Getting children to schools

Published June 24, 2022
The writer is a senior research fellow at the Institute of Development and Economic Alternatives, and an associate professor of economics at Lums.
The writer is a senior research fellow at the Institute of Development and Economic Alternatives, and an associate professor of economics at Lums.

EVERY five- to 16-year-old should be receiving an education. This is a national and international commitment. It also makes sense: unless we educate our youth today, our tomorrow will look no different than the present.

Yet, too many five- to 16-year-olds remain out of school in Pakistan. We do not have universal enrolment, even at the primary level. Due to high dropout rates, many children who do enrol do not finish primary education, let alone progress to secondary level education.

Several countries facing similar issues have been experimenting with Conditional Cash Transfers (CCTs) to encourage more children to attend school, keep them there and get them to learn more.

CCTs are money transfers to the student’s household conditioned on fulfilling a stipulated requirement, such as enrolment, attendance, etc. The Benazir Income Support Programme (BISP) and Ehsaas have been disbursing CCTs to encourage enrolment, especially for girls, at the primary level for a few years. But can this alone solve the issue of out-of-school children in Pakistan?

Children might stay in school thanks to CCTs, but they may not learn enough.

The answer, as one would expect, is complex. Some global evidence suggests that CCTs work well to ensure enrolment and attendance. If households get money to enrol their children and keep them in school, they will send children to schools as long as the money is above a certain level.

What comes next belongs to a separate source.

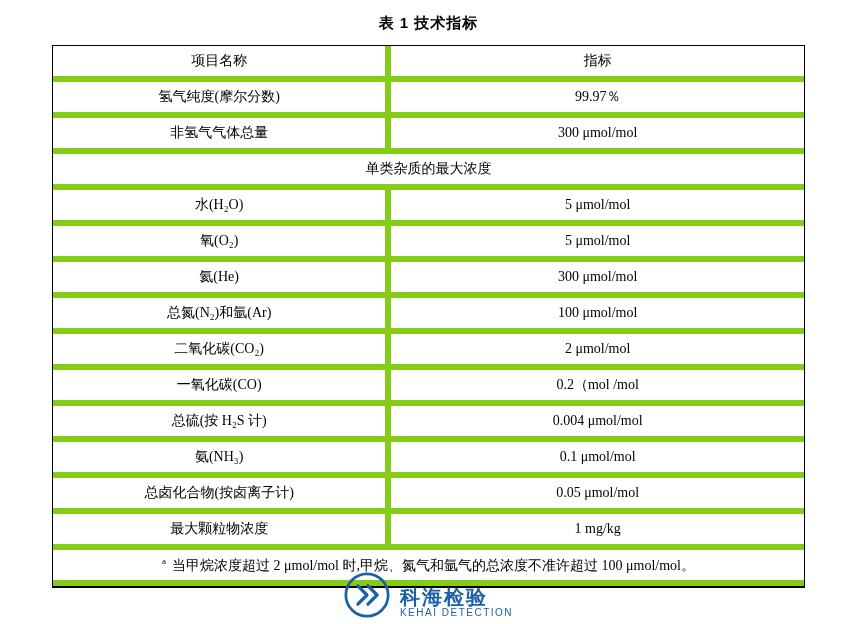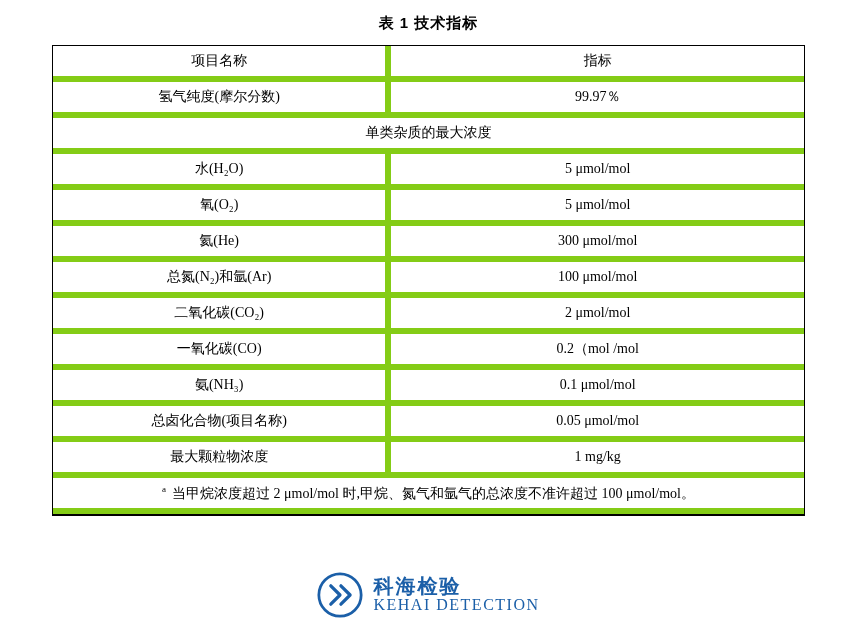"非氢气气体总量" tr { html: none -> <tr> <td>非氢气气体总量</td> <td>300 μmol/mol</td> </tr> }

The evidence is a lot less clear when it comes to learning outcomes and the longer-term issue of human capital development. Children might stay in school thanks to CCTs, but they may not learn enough. This is usually described as the ‘learning crisis’. CCTs also do not address the quality of learning opportunities, and we still do not have enough evidence on their longer-term impact on intergenerational issues of poverty and human capital accumulation.

Therefore, even if CCTs can bring children to school, if the quality of education they are given is poor, the child will just be spending time there. It is the same if the pace of learning is not optimal. Therefore, even if the child does not drop out, the learning outcomes might be poor, and hence, the potential for transformation across generations might remain limited.

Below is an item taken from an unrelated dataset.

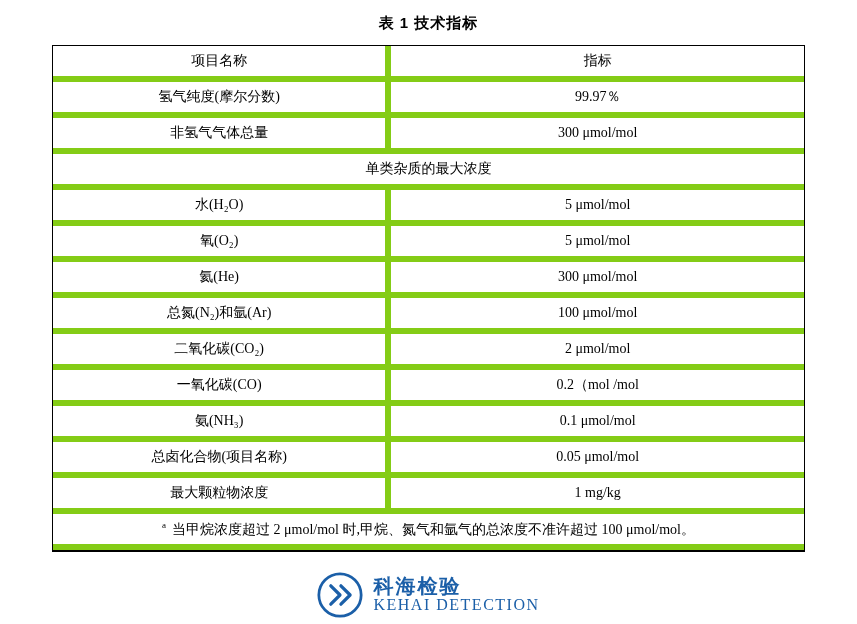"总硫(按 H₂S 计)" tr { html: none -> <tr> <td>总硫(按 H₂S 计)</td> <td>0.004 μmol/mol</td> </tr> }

CCTs deal with the demand side of the public education problem. For example, suppose parents are poor and do not have the resources to send their child to school, ie, they do not have money for books, uniforms, transport and so on, and/ or are dependent on the child’s income for making household expenses. In that case, CCTs above a certain threshold will persuade them to send children to school.

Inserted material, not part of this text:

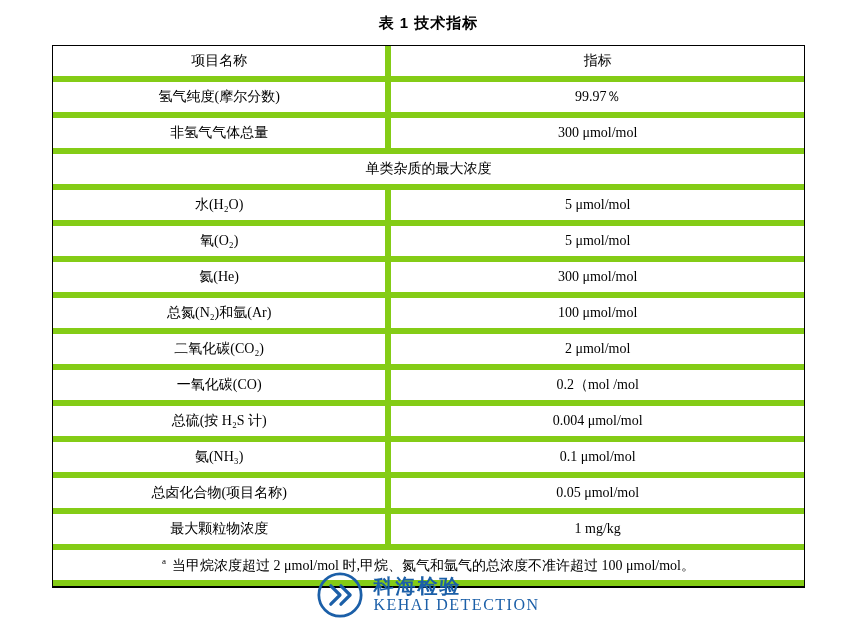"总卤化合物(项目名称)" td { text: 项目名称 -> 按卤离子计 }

The problem is that major issues affecting enrolment are also supply-side related. Take Punjab, for example: the province has more than 30,000 primary schools but only 9,000 or so middle and high schools. This implies that even if middle and high schools are larger and can cater to all children graduating from primary schools, the distance to school will increase for most children as the middle and high schools are likely to be more dispersed as they are fewer in number. This contributes to high dropout rates, as it not only costs more to get to school, the safety and security of children, especially girls, also become a concern for parents.

Children come to school aged seven to eight years, so many are 12 to 13 when they finish primary school. This means that many girls go through puberty around the time they finish primary school. There is cultural and social/ societal pressure on girls and their parents to ‘stick close to home’, so many drop out.

CCTs may still be of help if they are large enough for parents to provide safe and secure transport to school, but very few CCTs reach that level. Transport costs to and from school can be a few thousand rupees a month now; the BISP CCT, on the other hand, is just a few hundred rupees a month.

Perhaps the biggest supply-side issue is the quality of education. We have ample evidence from numerous Annual Status of Education Reports (ASER) and other sources that the general quality of education provided to our children — especially in most public schools — is quite poor. The same is true for the quality of education provided by most of the ‘low-fee’ private sector. Together, they cover over 90 per cent of the children enrolled in Pakistan.

CCTs can bring children to school, but if they do not get a good education there, how does this resolve the issue of capacity building? It does not. Investments in education are a way of building human capital. If the capital is of poor quality, the ability of future generations to benefit from it will be limited.

If the objective of investing in education through CCTs is to build human capital so that the next generation has better opportunities in life, poor quality of education undermines that objective. This is a supply-side issue that CCTs cannot do much about. It requires interventions on the school side.

It is heartening to note that BISP has been expanding CCTs for education to the middle school level. They had been, mainly, at the primary level thus far. Middle/ high school completion is important if we are going to invest in the education of the next generation.

The problem of out-of-school children, however, cannot be adequately tackled only by CCTs. They are a demand-side intervention and cannot do much about the above supply-side issues. These issues still need direct interventions through the schooling system. They help get children to school, but it is up to the schools and the quality of education they provide to make the promise of education bear fruit.

The writer is a senior research fellow at the Institute of Development and Economic Alternatives, and an associate professor of economics at Lums.